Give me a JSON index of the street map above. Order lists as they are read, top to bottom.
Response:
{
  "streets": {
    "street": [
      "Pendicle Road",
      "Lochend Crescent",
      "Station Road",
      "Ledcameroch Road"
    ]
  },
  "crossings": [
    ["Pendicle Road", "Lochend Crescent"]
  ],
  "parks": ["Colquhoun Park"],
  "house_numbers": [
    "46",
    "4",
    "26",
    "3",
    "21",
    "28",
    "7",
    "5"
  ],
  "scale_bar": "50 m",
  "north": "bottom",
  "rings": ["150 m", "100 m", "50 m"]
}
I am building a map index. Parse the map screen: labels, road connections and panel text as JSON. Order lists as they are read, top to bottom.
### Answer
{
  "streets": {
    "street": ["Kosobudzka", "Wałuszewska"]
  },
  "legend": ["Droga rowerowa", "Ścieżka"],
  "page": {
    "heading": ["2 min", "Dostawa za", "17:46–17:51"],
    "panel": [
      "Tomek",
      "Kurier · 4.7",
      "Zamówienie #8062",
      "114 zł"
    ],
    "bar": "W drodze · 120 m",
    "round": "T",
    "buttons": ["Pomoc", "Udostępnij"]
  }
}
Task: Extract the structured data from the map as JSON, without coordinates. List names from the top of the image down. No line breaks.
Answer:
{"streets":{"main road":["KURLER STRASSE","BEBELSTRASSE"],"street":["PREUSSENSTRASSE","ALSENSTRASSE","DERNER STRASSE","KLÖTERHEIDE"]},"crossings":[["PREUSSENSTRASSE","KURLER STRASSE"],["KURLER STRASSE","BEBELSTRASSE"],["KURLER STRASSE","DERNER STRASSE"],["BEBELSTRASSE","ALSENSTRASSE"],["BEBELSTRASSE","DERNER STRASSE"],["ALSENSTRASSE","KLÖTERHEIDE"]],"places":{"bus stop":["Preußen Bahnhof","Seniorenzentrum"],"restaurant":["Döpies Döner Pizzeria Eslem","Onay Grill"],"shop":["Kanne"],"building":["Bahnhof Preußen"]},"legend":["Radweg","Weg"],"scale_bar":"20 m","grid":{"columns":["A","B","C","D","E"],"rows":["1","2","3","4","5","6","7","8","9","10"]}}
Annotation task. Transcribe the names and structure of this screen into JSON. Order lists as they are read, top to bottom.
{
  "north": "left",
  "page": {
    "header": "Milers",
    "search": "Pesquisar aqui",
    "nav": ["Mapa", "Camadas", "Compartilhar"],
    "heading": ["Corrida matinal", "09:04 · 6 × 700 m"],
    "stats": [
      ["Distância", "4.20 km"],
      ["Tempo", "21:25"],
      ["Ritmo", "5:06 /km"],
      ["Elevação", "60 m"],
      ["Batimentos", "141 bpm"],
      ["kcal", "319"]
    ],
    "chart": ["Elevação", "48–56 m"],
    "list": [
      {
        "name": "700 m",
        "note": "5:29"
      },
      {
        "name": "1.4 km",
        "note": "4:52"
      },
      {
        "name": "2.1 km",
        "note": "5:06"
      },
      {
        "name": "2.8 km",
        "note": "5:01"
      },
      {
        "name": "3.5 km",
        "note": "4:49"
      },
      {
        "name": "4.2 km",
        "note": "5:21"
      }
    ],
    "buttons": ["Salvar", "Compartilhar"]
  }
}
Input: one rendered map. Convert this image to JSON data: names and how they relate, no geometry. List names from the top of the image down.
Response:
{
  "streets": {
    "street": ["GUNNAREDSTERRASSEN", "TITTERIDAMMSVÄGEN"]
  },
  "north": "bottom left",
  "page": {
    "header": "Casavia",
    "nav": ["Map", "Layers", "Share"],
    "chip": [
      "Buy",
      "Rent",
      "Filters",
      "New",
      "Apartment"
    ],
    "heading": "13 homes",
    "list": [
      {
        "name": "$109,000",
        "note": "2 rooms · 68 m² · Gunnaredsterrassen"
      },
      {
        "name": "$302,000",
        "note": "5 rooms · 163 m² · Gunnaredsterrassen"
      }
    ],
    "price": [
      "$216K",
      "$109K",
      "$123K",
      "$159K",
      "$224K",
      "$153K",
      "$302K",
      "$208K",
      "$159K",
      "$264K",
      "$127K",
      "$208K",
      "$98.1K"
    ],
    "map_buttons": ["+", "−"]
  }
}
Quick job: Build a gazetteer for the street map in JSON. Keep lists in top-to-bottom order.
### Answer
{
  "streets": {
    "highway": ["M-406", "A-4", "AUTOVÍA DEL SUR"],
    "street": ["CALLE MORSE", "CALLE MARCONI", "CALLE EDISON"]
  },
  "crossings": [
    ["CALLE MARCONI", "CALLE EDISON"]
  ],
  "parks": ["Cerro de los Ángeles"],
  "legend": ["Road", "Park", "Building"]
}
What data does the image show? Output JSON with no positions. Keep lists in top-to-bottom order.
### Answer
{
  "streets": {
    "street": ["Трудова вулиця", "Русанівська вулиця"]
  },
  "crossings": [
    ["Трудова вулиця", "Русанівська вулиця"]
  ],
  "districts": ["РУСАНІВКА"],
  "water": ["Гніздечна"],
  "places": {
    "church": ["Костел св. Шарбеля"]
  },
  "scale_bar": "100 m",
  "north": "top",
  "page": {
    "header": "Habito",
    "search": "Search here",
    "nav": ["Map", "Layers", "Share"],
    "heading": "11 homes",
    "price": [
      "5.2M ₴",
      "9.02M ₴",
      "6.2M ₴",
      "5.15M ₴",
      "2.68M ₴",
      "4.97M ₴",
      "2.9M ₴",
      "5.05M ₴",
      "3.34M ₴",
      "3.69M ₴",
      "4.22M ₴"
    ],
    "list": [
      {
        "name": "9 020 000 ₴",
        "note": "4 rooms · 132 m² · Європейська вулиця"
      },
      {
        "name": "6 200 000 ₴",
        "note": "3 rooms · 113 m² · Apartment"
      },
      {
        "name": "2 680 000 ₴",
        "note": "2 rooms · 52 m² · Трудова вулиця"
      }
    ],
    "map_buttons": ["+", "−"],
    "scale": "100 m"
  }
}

• **AIM OF THE EXERCISE**
Each line above must be returned exactly as written.

• **RESULT OF THIS TASK**
Give me a JSON index of the street map above. Order lists as they are read, top to bottom.
Response:
{
  "streets": {
    "street": [
      "Pendicle Road",
      "Lochend Crescent",
      "Station Road",
      "Ledcameroch Road"
    ]
  },
  "crossings": [
    ["Pendicle Road", "Lochend Crescent"]
  ],
  "parks": ["Colquhoun Park"],
  "house_numbers": [
    "46",
    "4",
    "26",
    "3",
    "21",
    "28",
    "7",
    "5"
  ],
  "scale_bar": "50 m",
  "north": "bottom",
  "rings": ["150 m", "100 m", "50 m"]
}
I am building a map index. Parse the map screen: labels, road connections and panel text as JSON. Order lists as they are read, top to bottom.
### Answer
{
  "streets": {
    "street": ["Kosobudzka", "Wałuszewska"]
  },
  "legend": ["Droga rowerowa", "Ścieżka"],
  "page": {
    "heading": ["2 min", "Dostawa za", "17:46–17:51"],
    "panel": [
      "Tomek",
      "Kurier · 4.7",
      "Zamówienie #8062",
      "114 zł"
    ],
    "bar": "W drodze · 120 m",
    "round": "T",
    "buttons": ["Pomoc", "Udostępnij"]
  }
}
Task: Extract the structured data from the map as JSON, without coordinates. List names from the top of the image down. No line breaks.
Answer:
{"streets":{"main road":["KURLER STRASSE","BEBELSTRASSE"],"street":["PREUSSENSTRASSE","ALSENSTRASSE","DERNER STRASSE","KLÖTERHEIDE"]},"crossings":[["PREUSSENSTRASSE","KURLER STRASSE"],["KURLER STRASSE","BEBELSTRASSE"],["KURLER STRASSE","DERNER STRASSE"],["BEBELSTRASSE","ALSENSTRASSE"],["BEBELSTRASSE","DERNER STRASSE"],["ALSENSTRASSE","KLÖTERHEIDE"]],"places":{"bus stop":["Preußen Bahnhof","Seniorenzentrum"],"restaurant":["Döpies Döner Pizzeria Eslem","Onay Grill"],"shop":["Kanne"],"building":["Bahnhof Preußen"]},"legend":["Radweg","Weg"],"scale_bar":"20 m","grid":{"columns":["A","B","C","D","E"],"rows":["1","2","3","4","5","6","7","8","9","10"]}}
Annotation task. Transcribe the names and structure of this screen into JSON. Order lists as they are read, top to bottom.
{
  "north": "left",
  "page": {
    "header": "Milers",
    "search": "Pesquisar aqui",
    "nav": ["Mapa", "Camadas", "Compartilhar"],
    "heading": ["Corrida matinal", "09:04 · 6 × 700 m"],
    "stats": [
      ["Distância", "4.20 km"],
      ["Tempo", "21:25"],
      ["Ritmo", "5:06 /km"],
      ["Elevação", "60 m"],
      ["Batimentos", "141 bpm"],
      ["kcal", "319"]
    ],
    "chart": ["Elevação", "48–56 m"],
    "list": [
      {
        "name": "700 m",
        "note": "5:29"
      },
      {
        "name": "1.4 km",
        "note": "4:52"
      },
      {
        "name": "2.1 km",
        "note": "5:06"
      },
      {
        "name": "2.8 km",
        "note": "5:01"
      },
      {
        "name": "3.5 km",
        "note": "4:49"
      },
      {
        "name": "4.2 km",
        "note": "5:21"
      }
    ],
    "buttons": ["Salvar", "Compartilhar"]
  }
}
Input: one rendered map. Convert this image to JSON data: names and how they relate, no geometry. List names from the top of the image down.
Response:
{
  "streets": {
    "street": ["GUNNAREDSTERRASSEN", "TITTERIDAMMSVÄGEN"]
  },
  "north": "bottom left",
  "page": {
    "header": "Casavia",
    "nav": ["Map", "Layers", "Share"],
    "chip": [
      "Buy",
      "Rent",
      "Filters",
      "New",
      "Apartment"
    ],
    "heading": "13 homes",
    "list": [
      {
        "name": "$109,000",
        "note": "2 rooms · 68 m² · Gunnaredsterrassen"
      },
      {
        "name": "$302,000",
        "note": "5 rooms · 163 m² · Gunnaredsterrassen"
      }
    ],
    "price": [
      "$216K",
      "$109K",
      "$123K",
      "$159K",
      "$224K",
      "$153K",
      "$302K",
      "$208K",
      "$159K",
      "$264K",
      "$127K",
      "$208K",
      "$98.1K"
    ],
    "map_buttons": ["+", "−"]
  }
}
Quick job: Build a gazetteer for the street map in JSON. Keep lists in top-to-bottom order.
### Answer
{
  "streets": {
    "highway": ["M-406", "A-4", "AUTOVÍA DEL SUR"],
    "street": ["CALLE MORSE", "CALLE MARCONI", "CALLE EDISON"]
  },
  "crossings": [
    ["CALLE MARCONI", "CALLE EDISON"]
  ],
  "parks": ["Cerro de los Ángeles"],
  "legend": ["Road", "Park", "Building"]
}
What data does the image show? Output JSON with no positions. Keep lists in top-to-bottom order.
### Answer
{
  "streets": {
    "street": ["Трудова вулиця", "Русанівська вулиця"]
  },
  "crossings": [
    ["Трудова вулиця", "Русанівська вулиця"]
  ],
  "districts": ["РУСАНІВКА"],
  "water": ["Гніздечна"],
  "places": {
    "church": ["Костел св. Шарбеля"]
  },
  "scale_bar": "100 m",
  "north": "top",
  "page": {
    "header": "Habito",
    "search": "Search here",
    "nav": ["Map", "Layers", "Share"],
    "heading": "11 homes",
    "price": [
      "5.2M ₴",
      "9.02M ₴",
      "6.2M ₴",
      "5.15M ₴",
      "2.68M ₴",
      "4.97M ₴",
      "2.9M ₴",
      "5.05M ₴",
      "3.34M ₴",
      "3.69M ₴",
      "4.22M ₴"
    ],
    "list": [
      {
        "name": "9 020 000 ₴",
        "note": "4 rooms · 132 m² · Європейська вулиця"
      },
      {
        "name": "6 200 000 ₴",
        "note": "3 rooms · 113 m² · Apartment"
      },
      {
        "name": "2 680 000 ₴",
        "note": "2 rooms · 52 m² · Трудова вулиця"
      }
    ],
    "map_buttons": ["+", "−"],
    "scale": "100 m"
  }
}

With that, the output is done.